**The request**
Reproduce every one of the entries that follow, keeping each character unchanged.

**Source records**
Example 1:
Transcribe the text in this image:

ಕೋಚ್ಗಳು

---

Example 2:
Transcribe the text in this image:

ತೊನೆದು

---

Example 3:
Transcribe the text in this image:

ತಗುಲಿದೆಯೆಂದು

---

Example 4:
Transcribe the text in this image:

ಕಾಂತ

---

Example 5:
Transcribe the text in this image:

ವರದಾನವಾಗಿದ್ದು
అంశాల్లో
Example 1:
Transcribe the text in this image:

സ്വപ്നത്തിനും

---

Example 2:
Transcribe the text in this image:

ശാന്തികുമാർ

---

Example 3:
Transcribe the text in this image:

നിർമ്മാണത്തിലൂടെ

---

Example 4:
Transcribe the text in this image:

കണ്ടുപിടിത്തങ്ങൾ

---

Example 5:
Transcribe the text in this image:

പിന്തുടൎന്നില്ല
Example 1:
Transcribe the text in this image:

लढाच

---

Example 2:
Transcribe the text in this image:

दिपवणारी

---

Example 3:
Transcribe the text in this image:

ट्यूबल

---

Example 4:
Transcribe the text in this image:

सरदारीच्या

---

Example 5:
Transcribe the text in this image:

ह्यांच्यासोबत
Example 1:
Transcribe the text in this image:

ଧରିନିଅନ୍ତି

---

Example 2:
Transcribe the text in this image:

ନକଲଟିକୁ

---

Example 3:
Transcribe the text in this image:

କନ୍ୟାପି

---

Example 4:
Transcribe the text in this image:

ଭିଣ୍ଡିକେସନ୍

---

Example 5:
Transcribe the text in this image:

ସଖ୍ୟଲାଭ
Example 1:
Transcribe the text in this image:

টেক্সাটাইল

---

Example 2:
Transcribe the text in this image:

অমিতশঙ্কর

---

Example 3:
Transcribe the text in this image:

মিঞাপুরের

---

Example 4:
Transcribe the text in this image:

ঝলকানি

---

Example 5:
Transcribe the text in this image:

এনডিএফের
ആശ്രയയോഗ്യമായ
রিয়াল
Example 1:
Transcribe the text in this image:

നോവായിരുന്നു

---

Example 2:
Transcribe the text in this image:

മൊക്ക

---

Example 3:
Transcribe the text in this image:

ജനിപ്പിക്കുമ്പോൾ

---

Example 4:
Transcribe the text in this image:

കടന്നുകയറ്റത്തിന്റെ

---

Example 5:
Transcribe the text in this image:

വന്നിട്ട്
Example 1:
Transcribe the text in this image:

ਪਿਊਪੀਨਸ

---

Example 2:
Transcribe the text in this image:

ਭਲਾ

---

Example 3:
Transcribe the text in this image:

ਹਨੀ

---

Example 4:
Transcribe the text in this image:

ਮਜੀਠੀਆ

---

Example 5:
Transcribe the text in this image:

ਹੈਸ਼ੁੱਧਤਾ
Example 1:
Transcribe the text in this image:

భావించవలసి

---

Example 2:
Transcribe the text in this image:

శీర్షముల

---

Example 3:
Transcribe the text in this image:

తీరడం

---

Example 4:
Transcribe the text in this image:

**Worked answer**
Example 1:
Transcribe the text in this image:

ಕೋಚ್ಗಳು

---

Example 2:
Transcribe the text in this image:

ತೊನೆದು

---

Example 3:
Transcribe the text in this image:

ತಗುಲಿದೆಯೆಂದು

---

Example 4:
Transcribe the text in this image:

ಕಾಂತ

---

Example 5:
Transcribe the text in this image:

ವರದಾನವಾಗಿದ್ದು
అంశాల్లో
Example 1:
Transcribe the text in this image:

സ്വപ്നത്തിനും

---

Example 2:
Transcribe the text in this image:

ശാന്തികുമാർ

---

Example 3:
Transcribe the text in this image:

നിർമ്മാണത്തിലൂടെ

---

Example 4:
Transcribe the text in this image:

കണ്ടുപിടിത്തങ്ങൾ

---

Example 5:
Transcribe the text in this image:

പിന്തുടൎന്നില്ല
Example 1:
Transcribe the text in this image:

लढाच

---

Example 2:
Transcribe the text in this image:

दिपवणारी

---

Example 3:
Transcribe the text in this image:

ट्यूबल

---

Example 4:
Transcribe the text in this image:

सरदारीच्या

---

Example 5:
Transcribe the text in this image:

ह्यांच्यासोबत
Example 1:
Transcribe the text in this image:

ଧରିନିଅନ୍ତି

---

Example 2:
Transcribe the text in this image:

ନକଲଟିକୁ

---

Example 3:
Transcribe the text in this image:

କନ୍ୟାପି

---

Example 4:
Transcribe the text in this image:

ଭିଣ୍ଡିକେସନ୍

---

Example 5:
Transcribe the text in this image:

ସଖ୍ୟଲାଭ
Example 1:
Transcribe the text in this image:

টেক্সাটাইল

---

Example 2:
Transcribe the text in this image:

অমিতশঙ্কর

---

Example 3:
Transcribe the text in this image:

মিঞাপুরের

---

Example 4:
Transcribe the text in this image:

ঝলকানি

---

Example 5:
Transcribe the text in this image:

এনডিএফের
ആശ്രയയോഗ്യമായ
রিয়াল
Example 1:
Transcribe the text in this image:

നോവായിരുന്നു

---

Example 2:
Transcribe the text in this image:

മൊക്ക

---

Example 3:
Transcribe the text in this image:

ജനിപ്പിക്കുമ്പോൾ

---

Example 4:
Transcribe the text in this image:

കടന്നുകയറ്റത്തിന്റെ

---

Example 5:
Transcribe the text in this image:

വന്നിട്ട്
Example 1:
Transcribe the text in this image:

ਪਿਊਪੀਨਸ

---

Example 2:
Transcribe the text in this image:

ਭਲਾ

---

Example 3:
Transcribe the text in this image:

ਹਨੀ

---

Example 4:
Transcribe the text in this image:

ਮਜੀਠੀਆ

---

Example 5:
Transcribe the text in this image:

ਹੈਸ਼ੁੱਧਤਾ
Example 1:
Transcribe the text in this image:

భావించవలసి

---

Example 2:
Transcribe the text in this image:

శీర్షముల

---

Example 3:
Transcribe the text in this image:

తీరడం

---

Example 4:
Transcribe the text in this image:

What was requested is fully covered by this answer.